SHARED STORIES: Shipwrecked
Sabreen Adeeba explores one moment in time, reflecting on a situation that is common to many in today’s teeming, urban society. Shared Stories is a weekly column featuring articles by participants in a writing class at the Norwalk Senior Center. Bonnie Mansell is the instructor for this free class offered through the Cerritos College Adult Education Program. Curated by Carol Kearns
By Sabreen Adeeba
Nell ran her hands through her salt and pepper Afro as she sat in her newly rented room. Her few possessions were cased in Rubbermaid’s and plastic cartons, vessels that concealed numerous life lessons, segments written in tablets, journals, logs, poetry, and typed documents, containers filled with misplaced dreams, yesterday’s memoirs. Nothing spectacular, but it was the oxygen that allowed her to breathe, discern.
Shipwrecked on her final passage, Nell sighed as she pondered over how much to unpack. She thought, “Bare necessities will do.”
Nell had lived out of Rubbermaid’s or anything similar for many years, and little had changed except age. She had gotten older; wiser remained to be seen.
Life had become a Gilligan’s Island, pillow to port, that brought no stability or constancy. Just another room to rent.
Nell’s eyes scanned the room. There were two old photos on the walls, an old desk and dresser that had been found in an alley, she learned.
A nightstand with a nail for a knob sat near a bed hardened with time. A rusted ceiling fan squeaked with every turn. There were loud sounds of traffic heard from her window with a view.

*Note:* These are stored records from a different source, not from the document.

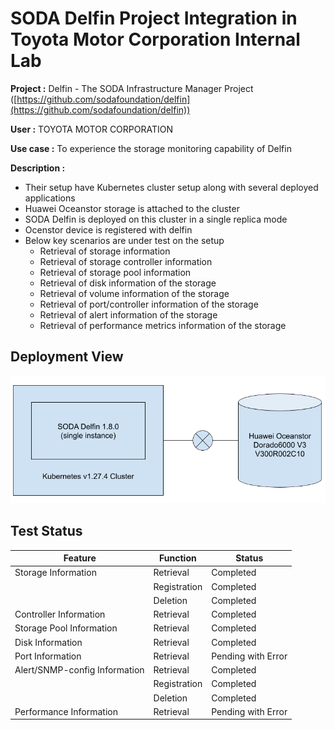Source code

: # SODA Delfin Project Integration in Toyota Motor Corporation Internal Lab

**Project :** Delfin - The SODA Infrastructure Manager Project ([https://github.com/sodafoundation/delfin](https://github.com/sodafoundation/delfin))

**User :** TOYOTA MOTOR CORPORATION

**Use case :** To experience the storage monitoring capability of Delfin

**Description :**
- Their setup have Kubernetes cluster setup along with several deployed applications
- Huawei Oceanstor storage is attached to the cluster
- SODA Delfin is deployed on this cluster in a single replica mode
- Ocenstor device is registered with delfin
- Below key scenarios are under test on the setup
  - Retrieval of storage information
  - Retrieval of storage controller information
  - Retrieval of storage pool information
  - Retrieval of disk information of the storage
  - Retrieval of volume information of the storage
  - Retrieval of port/controller information of the storage
  - Retrieval of alert information of the storage
  - Retrieval of performance metrics information of the storage

## Deployment View

![Deployment view](deployment-view.png "SODA Delfin 1.8.0 single instance on Kubernetes 1.27.4 cluster which is connected to Huawei Oceanstor Dorado 6000 V3 V300R002C10 by network")

## Test Status
|Feature|Function|Status|
|--|--|--|
|Storage Information|Retrieval|Completed|
||Registration|Completed|
||Deletion|Completed|
|Controller Information|Retrieval|Completed|
|Storage Pool Information|Retrieval|Completed|
|Disk Information|Retrieval|Completed|
|Port Information|Retrieval|Pending with Error|
|Alert/SNMP-config Information|Retrieval|Completed|
||Registration|Completed|
||Deletion|Completed|
|Performance Information|Retrieval|Pending with Error|

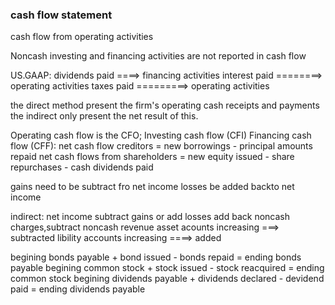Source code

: ### cash flow statement

cash flow from operating activities


Noncash investing and financing activities are not reported in cash flow

US.GAAP:
	dividends paid ====> financing activities
	interest paid ========>  operating activities
	taxes paid =========>  operating activities

the direct method present the firm's operating cash receipts and payments
the indirect only present the net result of this.

Operating cash flow is the CFO;
Investing cash flow (CFI)
Financing cash flow (CFF):
	net cash flow creditors = new borrowings - principal amounts repaid
	net cash flows from shareholders = new equity issued - share repurchases - cash dividends paid

gains need to be subtract fro net income 
losses be added backto net income

indirect:
	net income
	subtract gains or add losses 
	add back noncash charges,subtract noncash revenue
		asset acounts increasing ===> subtracted
		libility accounts increasing ====> added

begining bonds payable + bond issued - bonds repaid = ending bonds payable
begining common stock + stock issued - stock reacquired = ending common stock
begining dividends payable + dividends declared - devidend paid = ending dividends payable
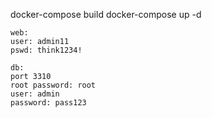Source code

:docker-compose build 
docker-compose up -d

    web:
    user: admin11
    pswd: think1234!
    
    db:
    port 3310
    root password: root
    user: admin
    password: pass123

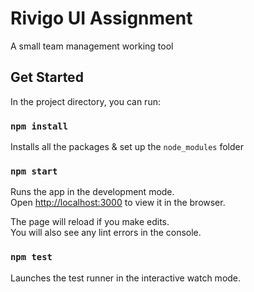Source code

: # Rivigo UI Assignment

A small team management working tool

## Get Started

In the project directory, you can run:

### `npm install`

Installs all the packages & set up the `node_modules` folder

### `npm start`

Runs the app in the development mode.<br>
Open [http://localhost:3000](http://localhost:3000) to view it in the browser.

The page will reload if you make edits.<br>
You will also see any lint errors in the console.

### `npm test`

Launches the test runner in the interactive watch mode.
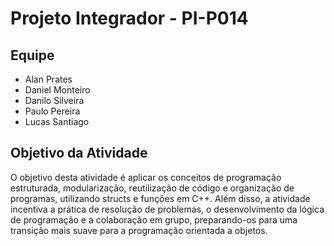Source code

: # Projeto Integrador - PI-P014

## Equipe

- Alan Prates
- Daniel Monteiro
- Danilo Silveira
- Paulo Pereira
- Lucas Santiago

## Objetivo da Atividade

O objetivo desta atividade é aplicar os conceitos de programação estruturada, modularização, reutilização de código e organização de programas, utilizando structs e funções em C++. Além disso, a atividade incentiva a prática de resolução de problemas, o desenvolvimento da lógica de programação e a colaboração em grupo, preparando-os para uma transição mais suave para a programação orientada a objetos.
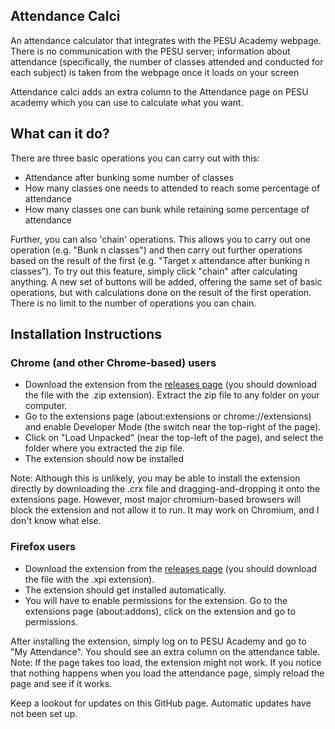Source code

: ## Attendance Calci
An attendance calculator that integrates with the PESU Academy webpage.  
There is no communication with the PESU server; information about attendance (specifically, the number of classes attended and conducted for each subject) is taken from the webpage once it loads on your screen

Attendance calci adds an extra column to the Attendance page on PESU academy which you can use to calculate what you want.

## What can it do?
There are three basic operations you can carry out with this:

* Attendance after bunking some number of classes
* How many classes one needs to attended to reach some percentage of attendance
* How many classes one can bunk while retaining some percentage of attendance

Further, you can also 'chain' operations. This allows you to carry out one operation (e.g. "Bunk n classes") and then carry
out further operations based on the result of the first (e.g. "Target x attendance after bunking n classes"). To try out this
feature, simply click "chain" after calculating anything. A new set of buttons will be added, offering the same set of basic
operations, but with calculations done on the result of the first operation.  
There is no limit to the number of operations you can chain.

## Installation Instructions
### Chrome (and other Chrome-based) users
* Download the extension from the [releases page](https://github.com/GlowingScrewdriver/attendance_calci/releases) (you should
  download the file with the .zip extension). Extract the zip file to any folder on your computer.
* Go to the extensions page (about:extensions or chrome://extensions) and enable Developer Mode (the switch near the top-right of the page).
* Click on "Load Unpacked" (near the top-left of the page), and select the folder where you extracted the zip file.
* The extension should now be installed

Note: Although this is unlikely, you may be able to install the extension directly by downloading the .crx file and
dragging-and-dropping it onto the extensions page. However, most major chromium-based browsers will block the extension and
not allow it to run. It may work on Chromium, and I don't know what else.

### Firefox users
* Download the extension from the [releases page](https://github.com/GlowingScrewdriver/attendance_calci/releases) (you should
  download the file with the .xpi extension).
* The extension should get installed automatically.
* You will have to enable permissions for the extension. Go to the extensions page (about:addons), click on the extension and go to permissions.

After installing the extension, simply log on to PESU Academy and go to "My Attendance". You should see an extra column on the attendance table.  
Note: If the page takes too load, the extension might not work. If you notice that nothing happens when you load the attendance page,
simply reload the page and see if it works.

Keep a lookout for updates on this GitHub page. Automatic updates have not been set up.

Without warning, tears flooded Nell’s face with emotion, a testimony of her journey. Sobs restrained, Nell felt lost, isolated, and alone. No children left to send or receive holiday greetings, grandkids to sit at her feet while she created new stories to tell them. That ship had sailed long ago, with the why’s and how’s.
Time had passed, darkness covered the room. A decrepit floor lamp she had not noticed before stood on its last leg, leaned to its side. Head bent, shoulders broken, another product from the alley, but it was all she had. The floor lamp wobbled while she switched the buttons.
Once the light came on Nell looked for the Rubbermaid that held her linens. Nell was tired and wouldn’t consider unpacking this late at night. After pulling all those containers up the stairs she needed to rest, get a good night’s sleep.
The containers would be there tomorrow with sunrise, containers that store the accounts of Nell’s life passions and the many lives she touched. Her untold travels and narratives would someday become bonded works of her existence.